**PROBLEM**
Verbatim copy, images excluded: write out each record shown below.

Saved data entries:
★ ★ ★ ★
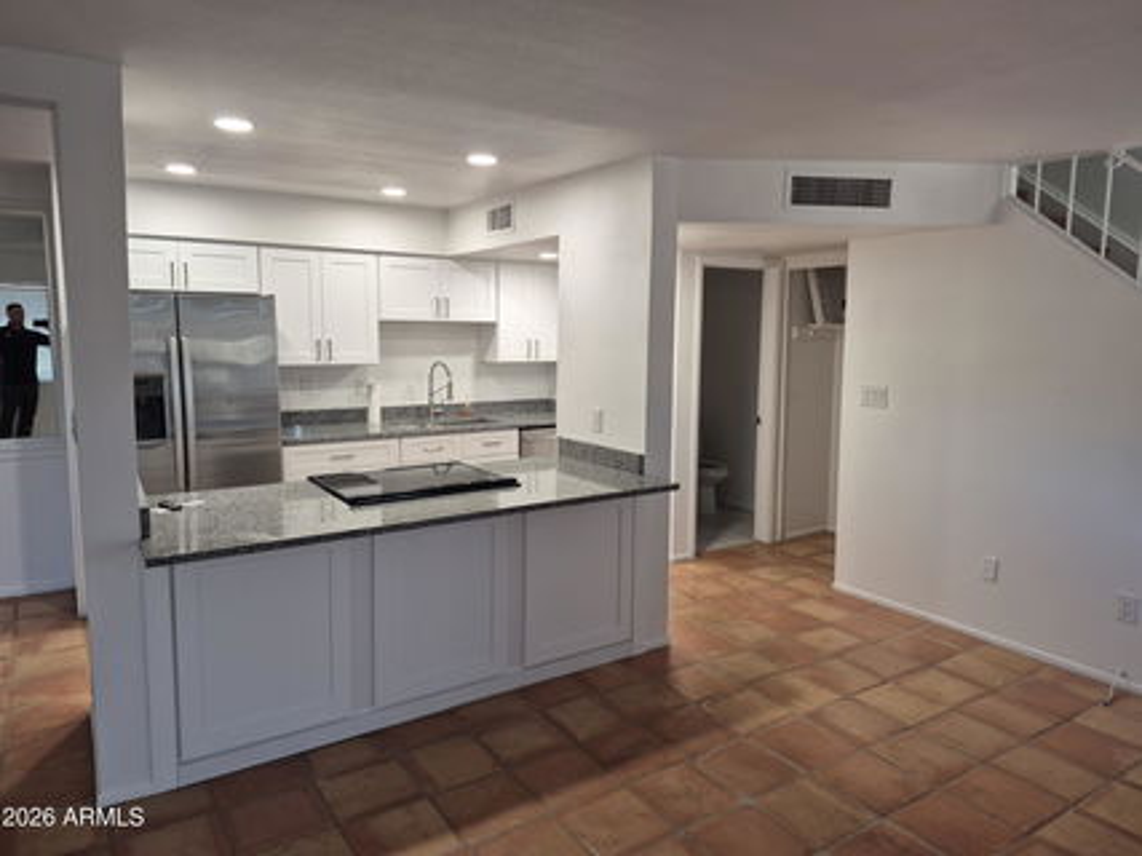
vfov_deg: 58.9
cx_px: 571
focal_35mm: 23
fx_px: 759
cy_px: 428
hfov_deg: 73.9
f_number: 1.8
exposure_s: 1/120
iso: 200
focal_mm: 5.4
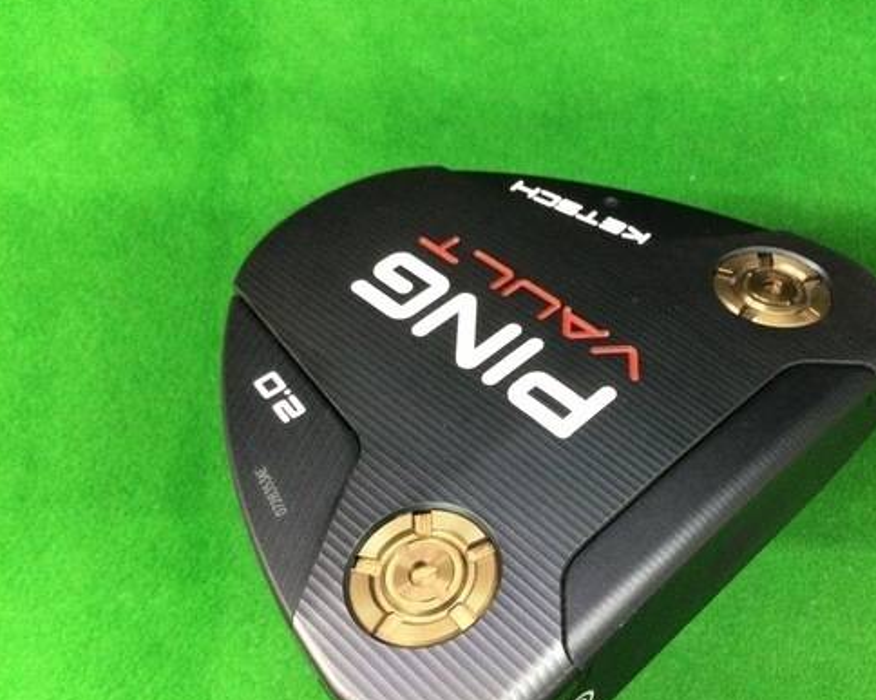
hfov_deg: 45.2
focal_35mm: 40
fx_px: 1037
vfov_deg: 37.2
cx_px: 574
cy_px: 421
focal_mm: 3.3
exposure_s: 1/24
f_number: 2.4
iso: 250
★ ★ ★ ★
**REPLY TO THE EXERCISE**
vfov_deg: 58.9
cx_px: 571
focal_35mm: 23
fx_px: 759
cy_px: 428
hfov_deg: 73.9
f_number: 1.8
exposure_s: 1/120
iso: 200
focal_mm: 5.4
hfov_deg: 45.2
focal_35mm: 40
fx_px: 1037
vfov_deg: 37.2
cx_px: 574
cy_px: 421
focal_mm: 3.3
exposure_s: 1/24
f_number: 2.4
iso: 250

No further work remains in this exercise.